The modern strand in this year’s TCM Classic Film Festival was a celebration of Robert Evans’ tenure at Paramount, and part of the ongoing 100th birthday celebrations of the studio. The too-late punters for the first Raw Deal screening couldn’t be tempted by the empty seats in Love Story, but it doesn’t take much persuading to get a film buff to sit through Chinatown or Rosemary’s Baby again. Except that after a gap of many years from my first viewing, it’d take quite a lot for me to sit through the latter a third time.
My problem with Rosemary’s Baby (1968) is that it’s too straight ahead. For a start, if you don’t believe in the Devil you don’t believe in this film, which is not the case with, say, The Exorcist. A pair of scaly rubber gloves is not going to cut it. What is believable, however, is the capacity of the old couple for a deep malevolence never explicitly expressed, but given a lot of help by the fact that there’s little doubt about what’s going on.
The suspense is not in whether there are Satanists next door – who else chants like that? – but what they have done to the baby. That they have evidently done something is bad enough, so basically one is encouraged to imagine the worst, and expect something worse than that. Whatever, it’s going to be bad.
The removal of doubt early on has a slightly unpleasant effect on the film. Instead of wondering whether Rosemary may be imagining things, instead of engaging with her plight, despite best efforts to appear to the contrary, the film becomes a somewhat sadistic woman-in-peril case study, with no more empathy than Polanski ever manages. Never mind the fact that, as every Jacques Tourneur fan knows, such horrific ambiguity can be manipulated for gripping swings of sympathy.
There are other missed opportunities: Rosemary’s Catholic upbringing is underplayed to the point of being tokenistic, and the traumatic mental nature of even normal pregnancy is avoided. It is also a film in which the actors seem undirected: the old-timers get along fine, and Ruth Gordon steals the movie; Elisha Cook Jr could have been anyone, however, until Cassavetes does a surprise impression of him quite a bit later.
This and a couple of other fresh moments are all Cassavetes can manage with his own part. He gets away with a deadness of spirit that plays as unnatural, whether one is familiar with his other work or not. That unnaturalness plays for the character, but one suspects that Cassavetes did not regard the proceedings with much interest.

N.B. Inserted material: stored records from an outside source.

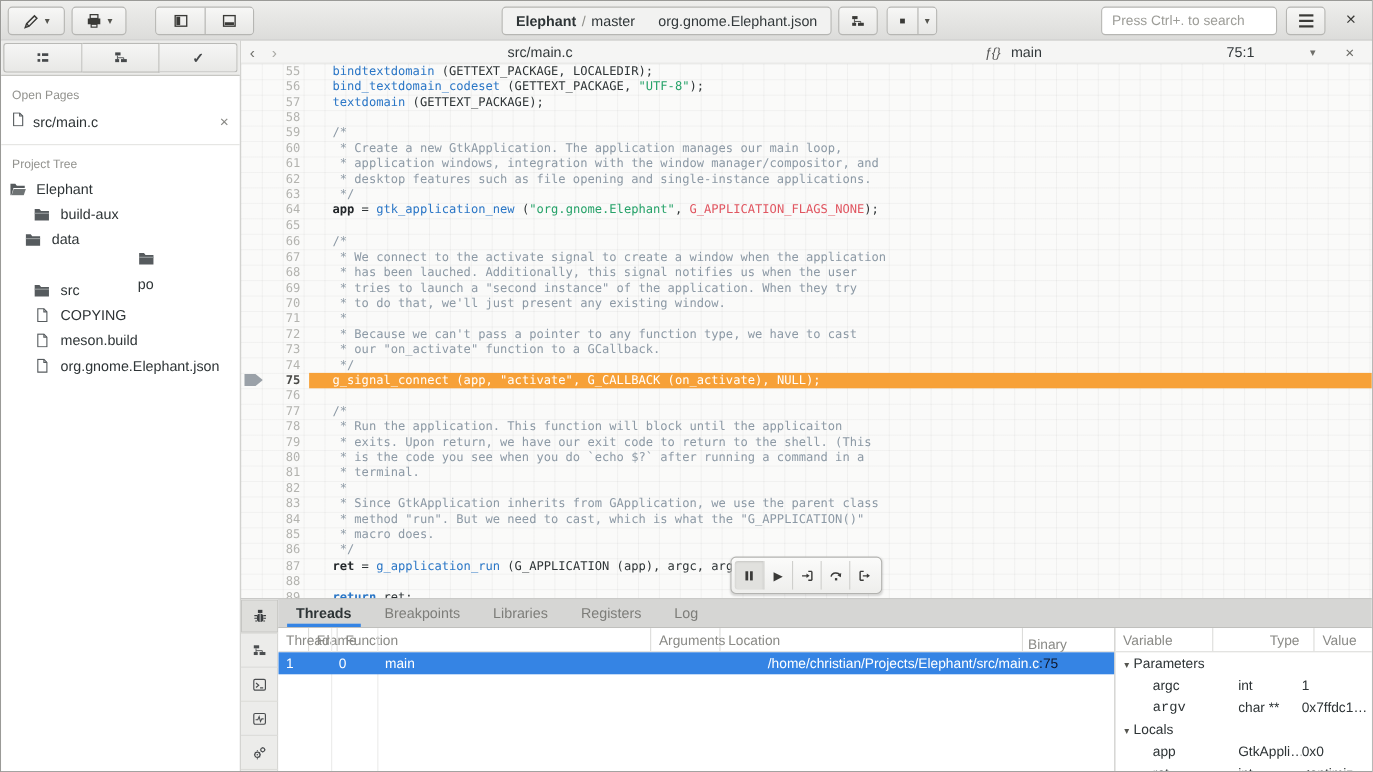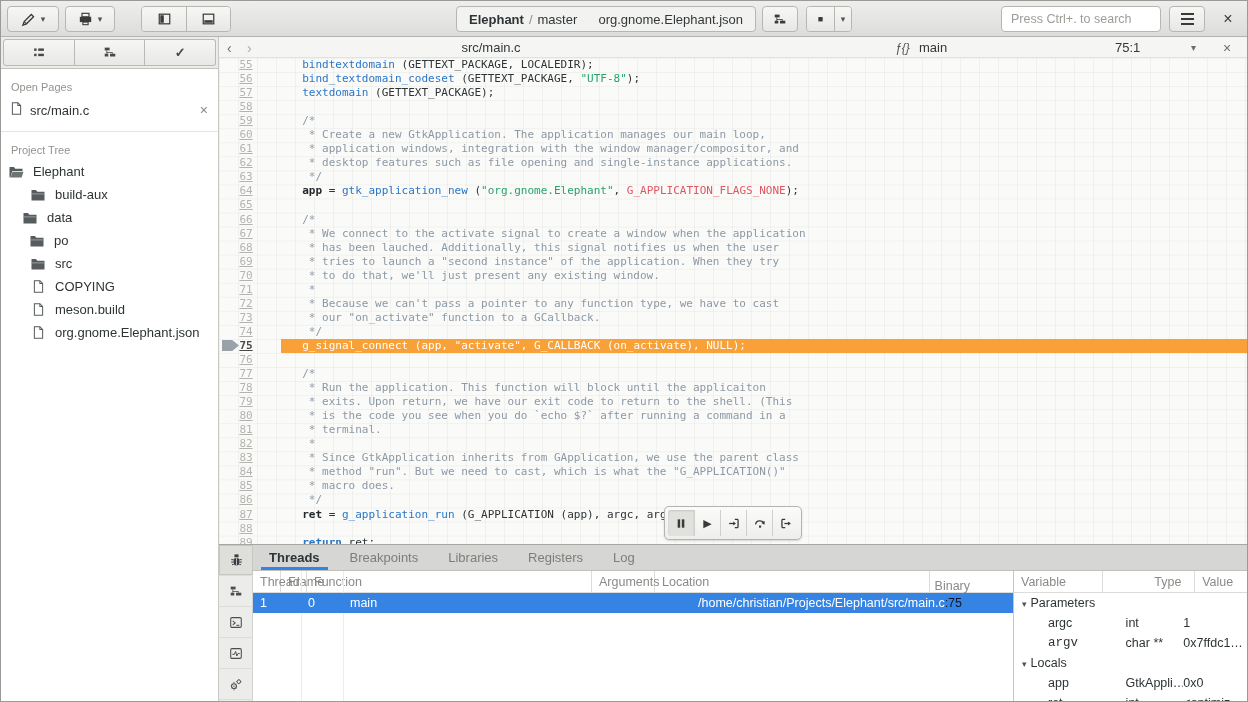--- a/index.html
+++ b/index.html
@@ -74,7 +74,7 @@
       linear-gradient(to bottom,rgba(80,80,80,0.055) 1px,transparent 1px);
     background-size:19px 14.05px;}
   .code-line{display:flex;height:14.05px;line-height:14.05px;white-space:pre;}
-  .code-line .ln{width:62px;padding-right:8px;text-align:center;color:#b3b3af;flex:none;text-decoration:underline;}
+  .code-line .ln{width:62px;padding-right:8px;text-align:right;color:#b3b3af;flex:none;}
   .code-line .lt{flex:1;padding-left:8px;color:#2e3436;}
   .code-line.hl .ln{color:#4a4a47;font-weight:bold;}
   .code-line.hl .lt{background:#f7a138;color:#fff;}

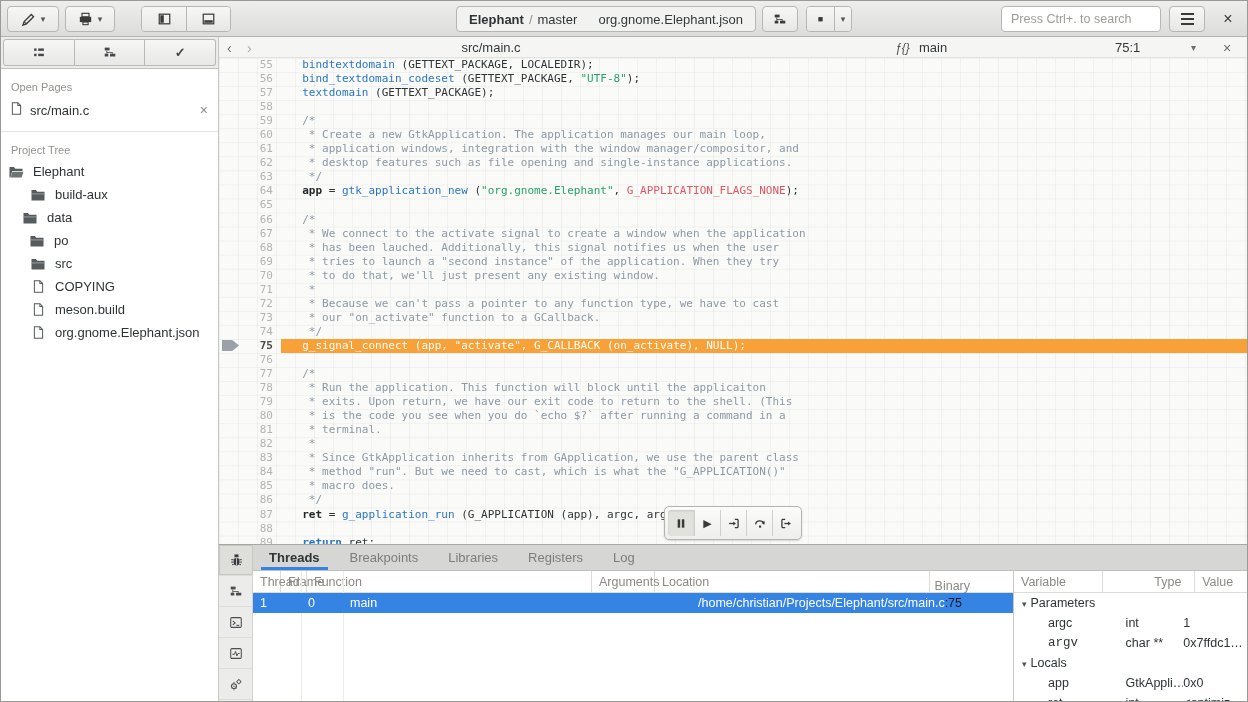--- a/index.html
+++ b/index.html
@@ -257,7 +257,7 @@
           </span>
           <span>data</span>
         </div>
-        <div class="tree-row" style="padding-left: 29px;">
+        <div class="tree-row" style="padding-left: 46px; flex-direction: column;">
           <span class="ticon">
             <svg width="14" height="12" viewBox="0 0 14 12">
               <path d="M0.5 1 h4.4 l1.4 1.8 H13.5 v8.7 H0.5 Z" fill="#565b5e"></path>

Mia Farrow, on the other hand, carries the movie with great resilience. She’s upset a lot of the time, although never in spiritual anguish, until the audaciously silly ending. She’s looking less for an explanation than confirmation, and two-thirds of the way through gives up even on that, taking matters into her own hands. Quite why or how the Satanists can reduce her to a zombie-like state (nice make-up) until halfway through her pregnancy, and then restore her to blooming health is not clear (the film’s ambiguity only extends as far as this sort of withholding), but it does at least allow Mia Farrow to go through a good range of physical stages, each of which she seizes on with gusto, until she’s a wobbly doll-like thing with an off-balance belly.
One of her greatest strengths as an actress, used probably never better than here, is that she always looks like this short-haired dolly about to break, or sounds like a child about to cry, yet with a deep, strong core probably tougher than most of the people around her.
Much of this is beside the point since from the moment Ira Levin’s trashy novel was optioned by William Castle, it was intended as pure box office bait. Enter Robert Evans and the Paramount machine, then Polanski, who had marginally more taste than Castle, and a massive accumulation of cynicism produced a massive accumulation of wealth. Unsurprisingly: for the most part it’s finely executed with great seriousness, tight construction, a good variety of ominous or merely possible threats, and echoes of the tight, intrusive camera that drove Catherine Deneuve mad in Repulsion (otherwise, William Fraker’s camera is as functionally professional as usual).
Polanski brought in his usual composer Krzysztof Komeda, whose nightmare jazz score also ramps up the atmospherics; the title theme prepares one for a Horror Film in a nicely eastern European way, offset by helicopter views of Manhattan. For all the apartment-talk, however, it is a story that could be taking place anywhere, but the film has it both ways with the final shot’s implication that this is just one of the eight million stories (on the upper west side?).
The idea was not to make a complex probing study, but from taking on the biggest baddie of them all to making one wonder what’s in those milky herb drinks/pills etc, in a modish, real-world atmosphere, the aim was to scare the audience witless. It’s as single-mindedly manipulative – and silly – as Psycho, but without the winking humor, and there’s an inescapable air of mutton dressed as lamb.